As reported in Gulf News, tattoo parlours here are doing brisk business and salons offering piercings say demand is strong too.
City Talk took to the streets of Dubai, Abu Dhabi and Fujairah and spoke to residents to see if they were itching to get their tongue pierced or their back tattooed.
One person who is definitely not taken with the craze is Bala Gopal, a 50-year-old Indian sales manager.
Gopal said he was "dead against" tattoos and piercings, branding them "exhibitionism".
"I think getting tattoos is dangerous if they use the same needles or syringes without proper precautions - it could transmit Aids. I wouldn't get one done and my children wouldn't either," he said.
Sohail Poonawala, 21, a sales manager from India, said the main thing that put him off getting a tattoo or piercing was he feared the procedures were painful.
"Also, with tattoos, if you didn't want it anymore, you might have to spend money getting it removed. Most people wouldn't like to get a tattoo for these reasons," he said.
Eman Naser, 39, a Canadian of Palestinian descent, said there was "no way" she would get a tattoo or a body piercing.
"It's disgusting - it's that simple. I don't know how people can get them done. I hope they will not become more popular. They are really, really ridiculous. I would never let my children have one," she said.
Manal Mohammad, from Jordan, was unenthusiastic about tattoos, saying: "I don't like them and there's no way I would get any because one day you might regret it but it would be too late and you couldn't remove it. I prefer the henna drawing."
She was a bit more positive about piercings, however, adding that she had one herself on her nose. "I like piercing but I don't like it everywhere in the body. I think ear, nose and belly button are fine."
Sol Justiniani, 38, a Filipina currently visiting the UAE, said if she was getting a body piercing done, she would worry about catching a disease. "I think it's not healthy. You could get tetanus and maybe it's painful. I wouldn't get one," she told City Talk.

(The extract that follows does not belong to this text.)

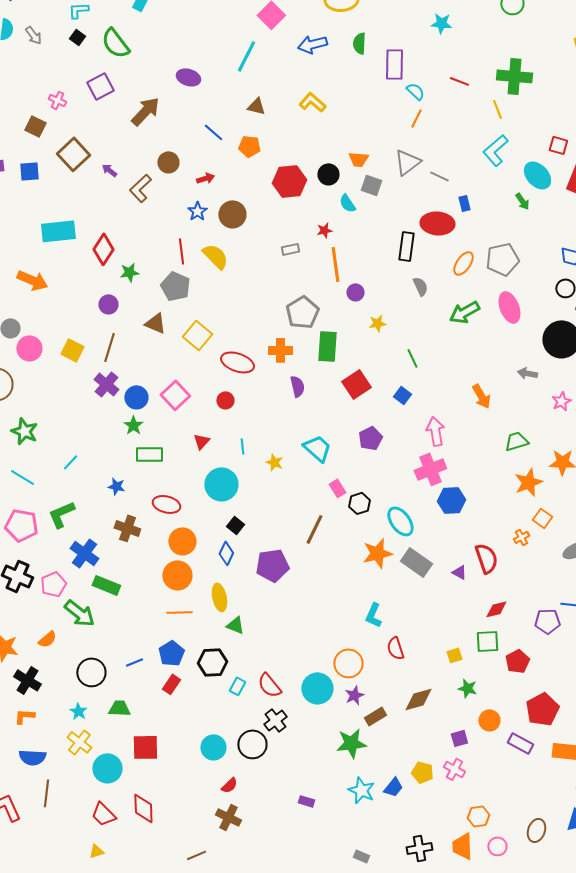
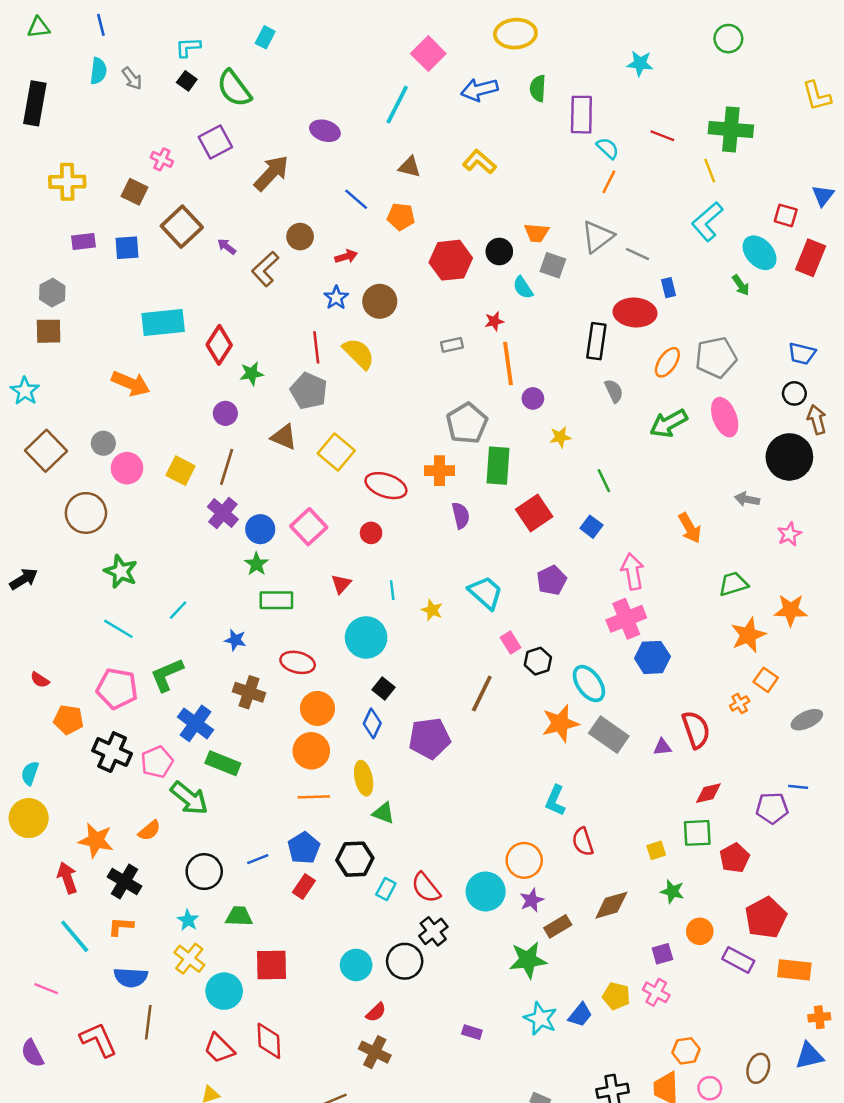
purple triangle: (459, 572) -> (662, 747), turned -35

Indian sales assistant Sajeer C.T., 23, said: "I don't think body piercings look good generally - if it's only a little bit here and there it's not a problem - but sometimes people over do it and that's not attractive.

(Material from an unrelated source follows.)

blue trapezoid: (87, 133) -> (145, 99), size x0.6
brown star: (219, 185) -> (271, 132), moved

"I think body piercings on women can be okay but not on men."
Dana Hamad, 28, from Palestine, said tattoos and piercings were okay.
"The tattoo is nice if it's small and not too much. As for piercings, I think they're nicer for girls. I have a nose piercing but I don't think I'll get a tattoo," she said.
Abdul Rahman Ali, 21, an Egyptian office assistant, feels that tattoos are "unnecessary".
"I don't understand why people feel the need to draw on their bodies, and why do they choose to draw unattractive and strange images?
"Most of the young people who have tattoos are just blindly copying Western customs and they don't even know what the images mean most of the time," he said.
By contrast, Francis Fernandez, from the Philippines, said he felt it was "cool" to have a tattoo.
"I find it cool to see a lot of people having tattoos with different designs. I might get me a couple of those but I don't like the idea of body piercing," he said.
Toto Manearing Jr, a 40-year-old merchandiser from the Philippines, said he had "no interest" in tattoos or body piercing.
"I can understand how some people think it represents art or maybe some aspect of their personality, but it's not for me.
"Also I think your body is like a temple and you should look after it and not abuse it. In the Philippines tattoos are often used to indicate gang identity so having one may make you out to look tough or dangerous," he said.